We wanted to take a break. We got back in 2013 and I didn't even want to think about music. I just wanted to see what would happen. Some bands may take five or ten years as a break so, comparatively, ours was not that long. But then "Depression Cherry" occurred. We really didn't want to force it and we wanted to do it on our terms. We just wanted to fully let the songs be what they needed to be. The result was this record.
How do you think "Depression Cherry" stands out from your other records?
I don't think it could've happened any sooner. It couldn't have happened without "Bloom," "Bloom" couldn't have happened without "Teen Dream," "Teen Dream" couldn't have happened without "Devotion" and "Devotion" couldn't have happened without the first record. They're all indebted to each other in certain ways. They owe their existences to the previous work, not just in the sense of their being the follow-up. After four or five records, you have an amalgamation of work and a pool of songs. I think "Depression Cherry" is exactly where it should be.
On the press release for the record, there's a Schopenhauer quote about loss proving the worth of things. Do you feel like that's proven to be true for you as a band in any way? How did other people's ideas influence the writing of this record?
I think loss happens constantly on a giant scale, from the very small instances where you hardly even notice it to the very giant traumas like losing a loved one. The reality is we lose something everyday. We lose that day and we never have it again. That's a whole philosophical world. I don't think we were thinking about it that intensely while we were writing. There were some quotations, after we were finished and had time to reflect on the album, that seemed to fit.

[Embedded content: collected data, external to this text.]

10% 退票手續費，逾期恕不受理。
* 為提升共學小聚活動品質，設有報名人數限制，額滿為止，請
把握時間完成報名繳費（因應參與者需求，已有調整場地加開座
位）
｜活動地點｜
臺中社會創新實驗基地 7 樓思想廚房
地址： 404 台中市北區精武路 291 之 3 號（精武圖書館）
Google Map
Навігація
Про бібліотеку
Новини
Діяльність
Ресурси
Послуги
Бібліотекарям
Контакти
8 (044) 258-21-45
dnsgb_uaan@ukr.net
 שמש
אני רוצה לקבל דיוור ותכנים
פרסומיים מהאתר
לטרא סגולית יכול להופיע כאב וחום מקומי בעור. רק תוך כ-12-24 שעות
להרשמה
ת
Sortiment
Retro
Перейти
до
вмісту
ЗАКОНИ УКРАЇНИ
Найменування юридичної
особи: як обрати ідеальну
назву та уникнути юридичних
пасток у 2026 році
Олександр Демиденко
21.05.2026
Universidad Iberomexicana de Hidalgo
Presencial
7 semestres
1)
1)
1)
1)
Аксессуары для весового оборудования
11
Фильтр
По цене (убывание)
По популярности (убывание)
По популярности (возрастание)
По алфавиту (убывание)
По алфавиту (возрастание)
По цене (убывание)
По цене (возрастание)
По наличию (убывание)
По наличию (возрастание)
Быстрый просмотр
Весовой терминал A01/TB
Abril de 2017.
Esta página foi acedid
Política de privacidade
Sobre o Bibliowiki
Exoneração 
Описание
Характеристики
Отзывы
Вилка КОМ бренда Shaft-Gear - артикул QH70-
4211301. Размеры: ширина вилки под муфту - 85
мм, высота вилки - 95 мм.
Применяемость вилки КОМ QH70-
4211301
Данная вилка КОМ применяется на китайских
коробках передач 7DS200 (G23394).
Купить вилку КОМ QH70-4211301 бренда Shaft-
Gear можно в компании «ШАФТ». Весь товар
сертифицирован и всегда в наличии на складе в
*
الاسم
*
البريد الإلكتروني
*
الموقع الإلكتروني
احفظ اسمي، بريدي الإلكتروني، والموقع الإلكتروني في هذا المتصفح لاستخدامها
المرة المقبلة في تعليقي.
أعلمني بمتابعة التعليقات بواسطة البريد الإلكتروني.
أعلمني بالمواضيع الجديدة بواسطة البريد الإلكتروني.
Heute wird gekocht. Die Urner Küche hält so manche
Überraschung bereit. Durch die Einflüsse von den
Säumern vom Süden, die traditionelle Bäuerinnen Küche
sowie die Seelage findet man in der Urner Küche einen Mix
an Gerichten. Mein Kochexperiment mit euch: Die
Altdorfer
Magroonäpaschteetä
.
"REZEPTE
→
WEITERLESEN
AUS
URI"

Alex is a very avid reader. I don't read a lot, maybe because I write words a lot. Those quotations were like echoes of what we were thinking or feeling. Particularly, for me and Alex, the Banana Yoshimoto book "Kitchen" had a lot of effortlessness and playfulness in its dark matter that really resonated with us. It felt very natural how she was tackling these larger things we all think about as humans.
The record isn't all about loss or the passage of time, it's many things combined. I have not personally lost someone in that dramatic sense of the word. But, as people, we've experienced our own traumas and things. I think all humans understand what that is. A lot of music deals with that constantly. It's the essential longing for what was and what will be. It's an interesting conversation. We wanted to get people to think and to wonder.